The unusual PvuII C allele was associated with malar rash and the unusual XbaI G allele with photosensitivity (p = 0.001, OR = 2.53, 95% CI = 1.43 to 4.47 and p = 0.007, OR = 2.12, 95% CI = 1.22 to 3.66, respectively). The common XbaI AA genotype was associated with serositis (p = 0.013, OR = 1.92, 95% CI = 1.15 to 3.22). Based on the SLICC damage index associations of the common TT genotype and AA genotype with cognitive impairment were identified (p = 0.018, OR = 2.47, 95% CI = 1.17 to 5.25 and p = 0.018, OR = 2.75, 95% CI = 1.19 to 6.38 respectively). There was also an association of the XbaI AA genotype with the angina/coronary artery bypass variable (p = 0.042, OR = 2.58, 95% CI = 1.03 to 6.43).

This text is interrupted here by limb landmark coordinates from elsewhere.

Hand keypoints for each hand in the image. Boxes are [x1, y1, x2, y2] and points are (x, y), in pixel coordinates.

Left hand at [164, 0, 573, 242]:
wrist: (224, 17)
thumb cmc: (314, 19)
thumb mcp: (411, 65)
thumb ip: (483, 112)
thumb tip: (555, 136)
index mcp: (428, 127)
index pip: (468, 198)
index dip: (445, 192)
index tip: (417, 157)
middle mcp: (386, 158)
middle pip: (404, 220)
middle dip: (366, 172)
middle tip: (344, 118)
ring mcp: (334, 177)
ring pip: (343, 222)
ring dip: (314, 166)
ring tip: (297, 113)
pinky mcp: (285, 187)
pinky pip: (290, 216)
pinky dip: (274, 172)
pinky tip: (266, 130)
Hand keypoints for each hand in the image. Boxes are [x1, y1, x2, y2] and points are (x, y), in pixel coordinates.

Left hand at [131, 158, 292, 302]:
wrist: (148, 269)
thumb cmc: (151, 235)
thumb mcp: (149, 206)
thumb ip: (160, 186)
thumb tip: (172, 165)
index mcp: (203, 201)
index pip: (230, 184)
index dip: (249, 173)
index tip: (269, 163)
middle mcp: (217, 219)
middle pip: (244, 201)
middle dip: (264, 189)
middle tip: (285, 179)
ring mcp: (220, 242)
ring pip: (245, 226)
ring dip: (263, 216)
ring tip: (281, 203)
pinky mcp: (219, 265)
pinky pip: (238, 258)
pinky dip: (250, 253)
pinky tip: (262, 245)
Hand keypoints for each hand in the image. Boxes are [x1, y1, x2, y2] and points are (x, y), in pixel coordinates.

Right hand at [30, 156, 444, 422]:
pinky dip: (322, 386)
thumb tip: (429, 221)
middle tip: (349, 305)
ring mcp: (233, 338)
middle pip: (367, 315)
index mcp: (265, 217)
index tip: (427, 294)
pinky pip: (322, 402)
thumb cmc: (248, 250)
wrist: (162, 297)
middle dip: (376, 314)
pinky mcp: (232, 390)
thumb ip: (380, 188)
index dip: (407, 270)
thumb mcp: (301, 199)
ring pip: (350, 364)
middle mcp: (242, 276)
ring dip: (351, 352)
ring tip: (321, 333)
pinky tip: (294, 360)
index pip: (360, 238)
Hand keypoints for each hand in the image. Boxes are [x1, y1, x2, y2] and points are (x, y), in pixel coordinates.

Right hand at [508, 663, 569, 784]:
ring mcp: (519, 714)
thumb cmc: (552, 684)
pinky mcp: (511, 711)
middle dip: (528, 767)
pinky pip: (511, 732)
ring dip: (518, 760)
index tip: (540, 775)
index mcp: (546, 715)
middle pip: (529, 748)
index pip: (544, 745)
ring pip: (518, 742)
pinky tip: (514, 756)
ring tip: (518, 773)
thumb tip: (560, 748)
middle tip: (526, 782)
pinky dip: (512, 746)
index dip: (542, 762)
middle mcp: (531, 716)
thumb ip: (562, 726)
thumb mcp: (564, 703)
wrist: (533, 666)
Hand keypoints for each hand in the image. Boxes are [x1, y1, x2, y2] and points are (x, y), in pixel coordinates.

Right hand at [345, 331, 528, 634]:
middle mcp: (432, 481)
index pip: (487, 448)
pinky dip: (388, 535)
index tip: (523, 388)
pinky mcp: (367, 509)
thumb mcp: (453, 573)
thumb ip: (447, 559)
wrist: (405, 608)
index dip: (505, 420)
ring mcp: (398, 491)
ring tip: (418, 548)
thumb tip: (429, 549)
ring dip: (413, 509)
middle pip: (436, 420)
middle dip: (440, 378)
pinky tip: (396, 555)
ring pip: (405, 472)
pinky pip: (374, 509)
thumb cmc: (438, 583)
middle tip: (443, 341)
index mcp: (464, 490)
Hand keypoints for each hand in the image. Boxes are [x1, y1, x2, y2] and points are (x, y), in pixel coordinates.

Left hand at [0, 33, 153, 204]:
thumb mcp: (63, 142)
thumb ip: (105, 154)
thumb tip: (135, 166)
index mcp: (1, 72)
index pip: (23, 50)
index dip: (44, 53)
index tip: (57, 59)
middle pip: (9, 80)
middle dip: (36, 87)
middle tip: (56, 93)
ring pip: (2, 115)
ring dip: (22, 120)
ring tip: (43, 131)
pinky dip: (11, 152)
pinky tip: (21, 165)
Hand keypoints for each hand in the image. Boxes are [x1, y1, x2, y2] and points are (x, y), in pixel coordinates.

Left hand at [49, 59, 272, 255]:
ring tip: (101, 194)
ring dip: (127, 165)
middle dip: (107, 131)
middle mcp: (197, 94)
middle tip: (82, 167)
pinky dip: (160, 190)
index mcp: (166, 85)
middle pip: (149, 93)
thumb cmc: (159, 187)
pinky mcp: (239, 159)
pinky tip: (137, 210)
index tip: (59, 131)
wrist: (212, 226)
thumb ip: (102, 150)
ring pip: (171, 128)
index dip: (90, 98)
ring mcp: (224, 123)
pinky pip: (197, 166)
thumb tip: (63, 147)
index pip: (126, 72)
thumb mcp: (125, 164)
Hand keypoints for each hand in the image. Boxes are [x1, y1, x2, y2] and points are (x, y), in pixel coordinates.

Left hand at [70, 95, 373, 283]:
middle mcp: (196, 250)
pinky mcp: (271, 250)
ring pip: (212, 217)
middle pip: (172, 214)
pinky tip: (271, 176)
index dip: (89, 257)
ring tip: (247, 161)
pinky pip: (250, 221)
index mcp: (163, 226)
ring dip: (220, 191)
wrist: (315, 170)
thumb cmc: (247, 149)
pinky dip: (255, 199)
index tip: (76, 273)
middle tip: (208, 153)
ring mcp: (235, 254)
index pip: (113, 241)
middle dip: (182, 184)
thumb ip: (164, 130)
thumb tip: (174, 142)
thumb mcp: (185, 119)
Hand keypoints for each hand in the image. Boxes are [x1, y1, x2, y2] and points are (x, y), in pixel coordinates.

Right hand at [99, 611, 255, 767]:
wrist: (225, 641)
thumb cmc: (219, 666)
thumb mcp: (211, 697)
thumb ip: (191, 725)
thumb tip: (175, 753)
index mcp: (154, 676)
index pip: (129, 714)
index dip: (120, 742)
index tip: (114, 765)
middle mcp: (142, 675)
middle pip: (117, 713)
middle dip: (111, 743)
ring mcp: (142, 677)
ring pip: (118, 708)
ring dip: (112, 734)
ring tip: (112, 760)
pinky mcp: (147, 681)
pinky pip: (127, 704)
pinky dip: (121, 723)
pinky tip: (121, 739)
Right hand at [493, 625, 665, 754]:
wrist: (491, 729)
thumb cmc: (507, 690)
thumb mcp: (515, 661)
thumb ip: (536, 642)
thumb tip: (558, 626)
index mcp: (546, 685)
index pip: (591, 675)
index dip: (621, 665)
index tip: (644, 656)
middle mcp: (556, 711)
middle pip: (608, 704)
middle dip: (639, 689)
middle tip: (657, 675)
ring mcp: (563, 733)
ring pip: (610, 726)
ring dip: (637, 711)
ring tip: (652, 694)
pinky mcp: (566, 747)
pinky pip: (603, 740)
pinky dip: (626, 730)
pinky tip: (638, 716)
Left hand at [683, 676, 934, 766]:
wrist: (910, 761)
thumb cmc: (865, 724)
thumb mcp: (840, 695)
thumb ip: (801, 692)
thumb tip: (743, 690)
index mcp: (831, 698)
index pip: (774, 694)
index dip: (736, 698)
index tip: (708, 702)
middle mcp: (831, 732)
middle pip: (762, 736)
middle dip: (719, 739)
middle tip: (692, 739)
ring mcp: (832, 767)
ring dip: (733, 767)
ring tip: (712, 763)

Of the variables describing disease severity and duration it was found that carriers of the unusual PvuII C allele showed a later onset of SLE (p = 0.02) and carriers of the unusual XbaI G allele a lower SLICC damage index.

CONCLUSIONS

The unusual PvuII C and XbaI G alleles were associated with a milder form of SLE characterised by skin manifestations, later onset, and less organ damage.

摘要

目的

分析瑞典北部260例系统性红斑狼疮(SLE)患者中雌激素受体α(ORα)基因的两种多态性之间的关联。这两种多态性,即PvuII T/C和XbaI A/G,位于ORα基因的第一内含子中。

方法

在一年时间里连续招募所有至少符合四项美国风湿病学会(ACR)SLE标准的患者。记录SLE疾病活动指数(SLEDAI)评分和系统性红斑狼疮国际协作临床(SLICC)损伤指数。来自同一地理区域的670名个体作为对照。使用ABI PRISM 7900HT仪器通过5'核酸酶测定法对患者和对照的DNA进行提取和基因分型。使用SPSS计算基因型/表型关系。

结果

异常的PvuII C等位基因与颧部红斑相关,异常的XbaI G等位基因与光过敏相关(p = 0.001,比值比[OR]=2.53,95%可信区间[CI]=1.43至4.47;p = 0.007,OR = 2.12,95%CI = 1.22至3.66)。常见的XbaI AA基因型与浆膜炎相关(p = 0.013,OR = 1.92,95%CI = 1.15至3.22)。基于SLICC损伤指数,确定了常见的TT基因型和AA基因型与认知障碍之间的关联(p = 0.018,OR = 2.47,95%CI = 1.17至5.25;p = 0.018,OR = 2.75,95%CI = 1.19至6.38)。XbaI AA基因型还与心绞痛/冠状动脉搭桥变量相关(p = 0.042,OR = 2.58,95%CI = 1.03至6.43)。在描述疾病严重程度和病程的变量中,发现异常PvuII C等位基因的携带者SLE发病较晚(p = 0.02),异常XbaI G等位基因的携带者SLICC损伤指数较低。

结论

异常的PvuII C和XbaI G等位基因与一种较轻形式的SLE相关,其特征为皮肤表现、发病较晚且器官损伤较少。